Training from the safety coordinator alongside an awareness for biosafety and biosecurity guidelines will help the team carry out safe biological transformations in the lab minimising the risk of infection to those individuals carrying out experimentation and release of the modified organism into the surrounding environment. Biobricks and our chassis were selected on the basis of reducing the pathogenic risk associated with our engineered organism. We aimed to make our project the least invasive as possible to not affect the natural distribution of bacteria present on the epidermis of the skin. Our chassis was selected as to reduce pathogenicity despite the availability of other organisms exhibiting surface lectins that may have allowed better attachment to the skin surface. The kill switch was designed as to limit bacterial survival only to the skin surface and prevent escape and further proliferation/HGT in non-permissive conditions/environments.

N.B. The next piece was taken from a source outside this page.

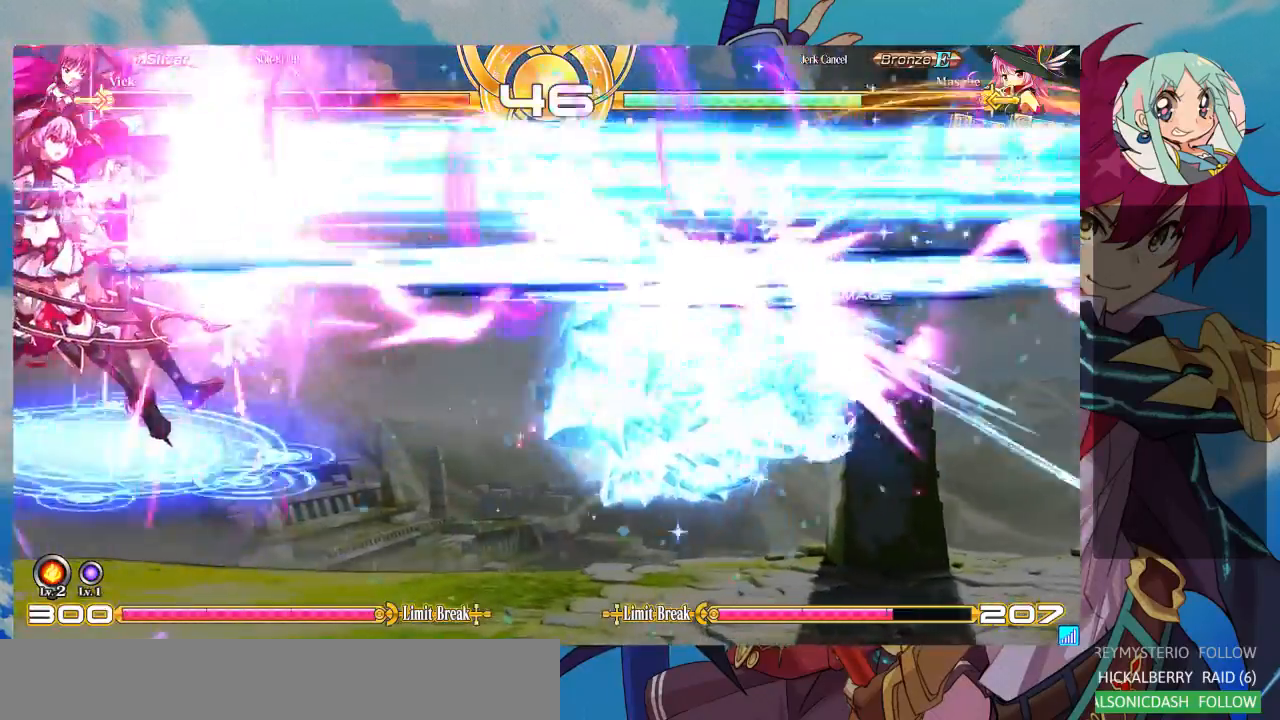
{"dt_ms": 500, "buttons": [], "left_stick": "down-right", "events": []}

Safety, Security and Ethical Concerns

Although the chosen chassis is non-pathogenic and predicted to be rapidly outcompeted by the natural skin flora, there remains a possibility that our recombinant organism could become part of the host skin microbiome. E.coli are a common commensal of the gut microbiome so if transferred to this environment, conditions would be much more favourable for our engineered strain to populate. Both the glucose and light-dependent kill switch mechanisms would ensure the above scenarios would not take place. Horizontal gene transfer between species of the skin microbiome is a possibility and of those engineered genes, the shinorine cluster would most likely confer an advantage to skin microbiome species. Natural persisters of the toxin within the population may also result. As aforementioned, the two-plasmid system would act to minimise any advantage conferred to surrounding organisms. The AND/OR-gated endonuclease activation would also ensure fragmentation of the plasmid inserts following loss of permissive conditions, thus reducing the chance of functioning protein products in skin microbial species. Safety trials would be required before the proposed bacteria could be used as a probiotic sunscreen. Release of E.coli into aquatic systems may also be a potential risk however inclusion of the kill switch would minimise this. Further modelling has been carried out to determine the number of generations required before a mutation to the kill switch would occur inactivating this component.